Hi everyone! My name is Ram Rachum, and this is my first post here :)
I'm an ex-Google software engineer turned MARL researcher. I want to do MARL research that promotes AI safety. You can read more about my research here and sign up for monthly updates.
I had an idea for a project I could do, and I want you to tell me whether it's been done before.
I want to create a demo of Stuart Russell's "You can't fetch the coffee if you're dead" scenario. I'm imagining a MARL environment where agent 1 can "turn on" agent 2 to prepare coffee for agent 1, and then agent 2 at some point understands how to prevent agent 1 from turning it off again. I'd like to get this behavior to emerge using an RL algorithm like PPO. Crucially, the reward function for agent 2 will be completely innocent.
That way we'll have a video of the "You can't fetch the coffee if you're dead" scenario happening, and we could tweak with that setup to see what kind of changes make it less likely or more likely. We could also show that video to laypeople, and it will likely be much easier for them to connect to such a demo rather than to a verbal description of a thought experiment.
Are there any existing demonstrations of this scenario? Any other insights that you have about this idea would be appreciated.

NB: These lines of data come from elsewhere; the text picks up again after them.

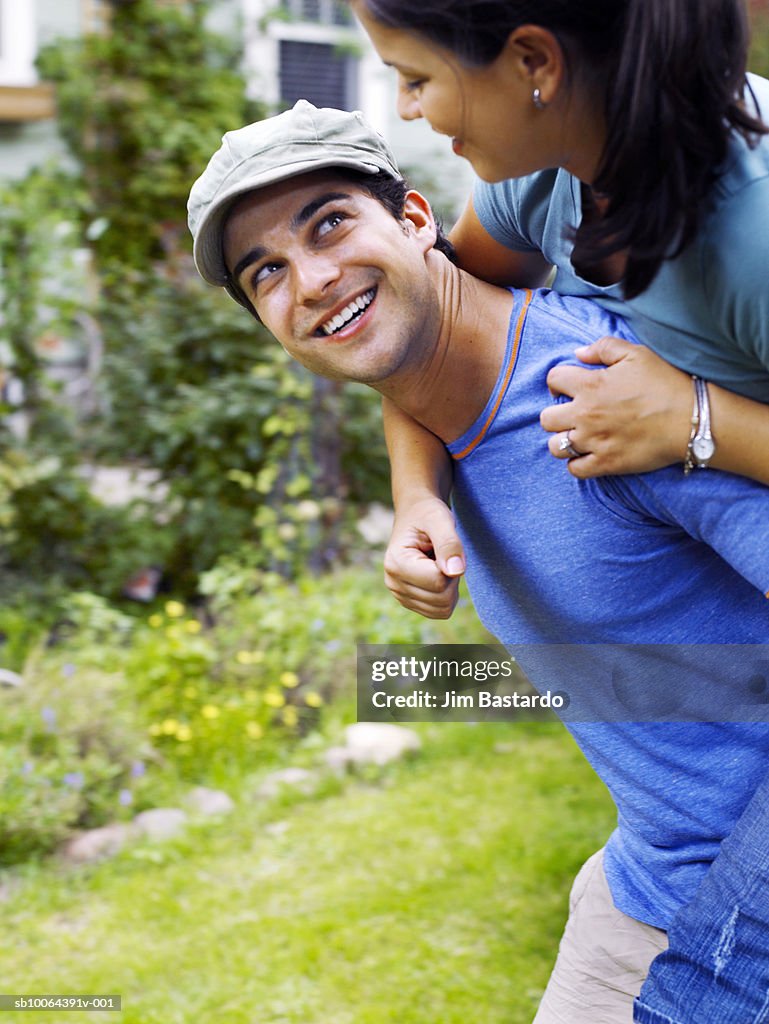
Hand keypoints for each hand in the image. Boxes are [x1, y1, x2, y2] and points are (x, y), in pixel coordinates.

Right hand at [383, 497, 465, 618]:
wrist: (416, 515)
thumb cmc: (428, 514)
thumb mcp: (440, 519)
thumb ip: (449, 543)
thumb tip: (456, 572)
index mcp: (396, 563)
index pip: (439, 582)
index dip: (451, 565)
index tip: (441, 546)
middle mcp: (393, 583)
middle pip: (442, 600)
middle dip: (451, 577)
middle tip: (442, 555)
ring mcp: (400, 595)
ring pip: (443, 609)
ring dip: (449, 587)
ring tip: (438, 563)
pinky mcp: (409, 602)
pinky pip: (440, 612)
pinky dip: (445, 594)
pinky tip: (436, 574)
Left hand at [540, 337, 692, 476]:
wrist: (691, 418)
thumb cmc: (666, 383)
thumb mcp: (636, 354)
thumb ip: (604, 348)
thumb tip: (579, 354)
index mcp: (590, 385)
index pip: (553, 380)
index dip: (558, 382)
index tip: (567, 388)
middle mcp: (585, 415)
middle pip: (547, 419)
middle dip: (556, 415)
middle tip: (572, 415)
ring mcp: (594, 442)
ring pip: (555, 447)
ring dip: (563, 441)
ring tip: (578, 437)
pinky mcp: (606, 463)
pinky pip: (575, 469)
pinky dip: (577, 463)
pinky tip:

Why do you say this? For instance, the simplicity & restricted action space of a gridworld means that there are very limited mechanisms available to steer/point with the agent towards what we want. That's a pretty extreme limitation compared what to can do in a high resolution sim world. It seems plausible that "pointing at what we want in an informative/high-bandwidth way" would be an important component of a solution.